> Listed entries
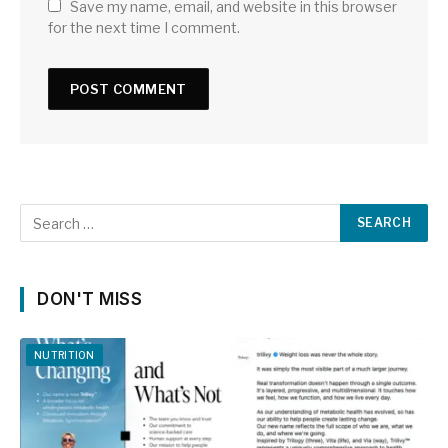
Save my name, email, and website in this browser
for the next time I comment.
DON'T MISS
NUTRITION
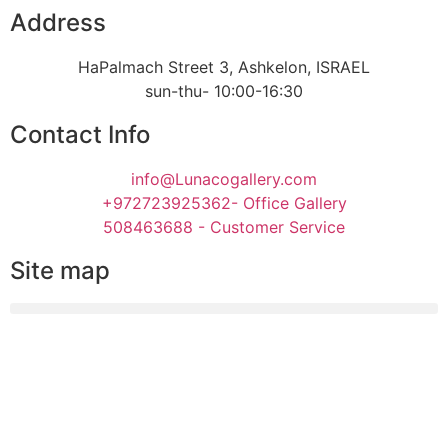
Address
HaPalmach Street 3, Ashkelon, ISRAEL
sun-thu- 10:00-16:30
Contact Info
info@Lunacogallery.com
+972723925362- Office Gallery
508463688 - Customer Service
Site map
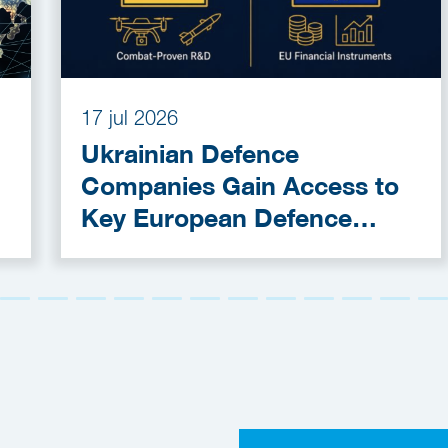
17 jul 2026
Ukrainian Defence
Companies Gain Access to
Key European Defence
Funding Programmes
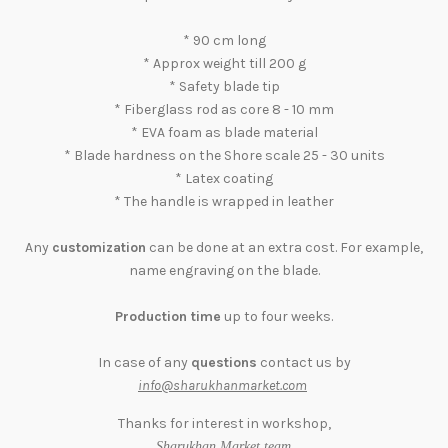
* 90 cm long
* Approx weight till 200 g
* Safety blade tip
* Fiberglass rod as core 8 - 10 mm
* EVA foam as blade material
* Blade hardness on the Shore scale 25 - 30 units
* Latex coating
* The handle is wrapped in leather
Any
customization
can be done at an extra cost. For example,
name engraving on the blade.
Production time
up to four weeks.
In case of any
questions
contact us by
info@sharukhanmarket.com
Thanks for interest in workshop,
.
Sharukhan Market team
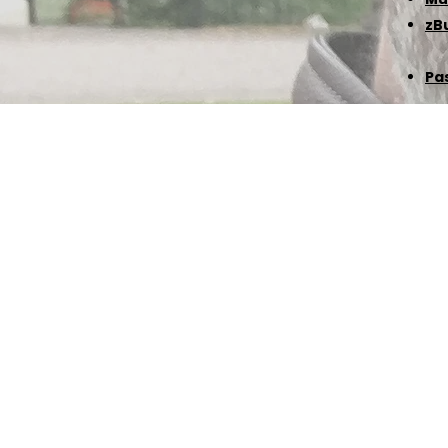
zB
Pa
©℗ 1988-2026 David Leikam | All Rights Reserv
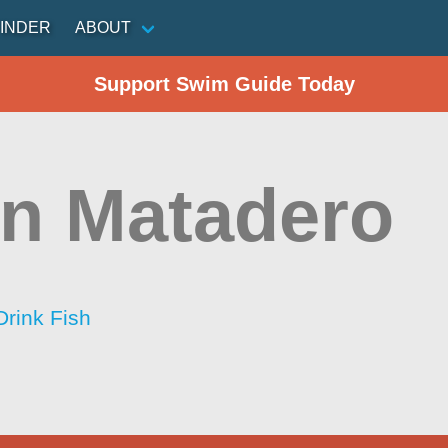
INDER
ABOUT
Support Swim Guide Today
n Matadero
Drink Fish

> Exercise objective
Return the rows exactly from the line with "17 jul 2026" through the end of the rows, including both of those lines, and leave out the pictures.

> Expected answer
17 jul 2026
Ukrainian Defence
Companies Gain Access to
Key European Defence
Funding Programmes
* 90 cm long
* Approx weight till 200 g
* Safety blade tip
* Fiberglass rod as core 8 - 10 mm
* EVA foam as blade material
* Blade hardness on the Shore scale 25 - 30 units
* Latex coating
* The handle is wrapped in leather
Any
customization
can be done at an extra cost. For example,
name engraving on the blade.
Production time
up to four weeks.
In case of any
questions
contact us by
info@sharukhanmarket.com
Thanks for interest in workshop,
.
Sharukhan Market team
zB
Pa
©℗ 1988-2026 David Leikam | All Rights Reserv
INDER
ABOUT
Support Swim Guide Today
n Matadero
Drink Fish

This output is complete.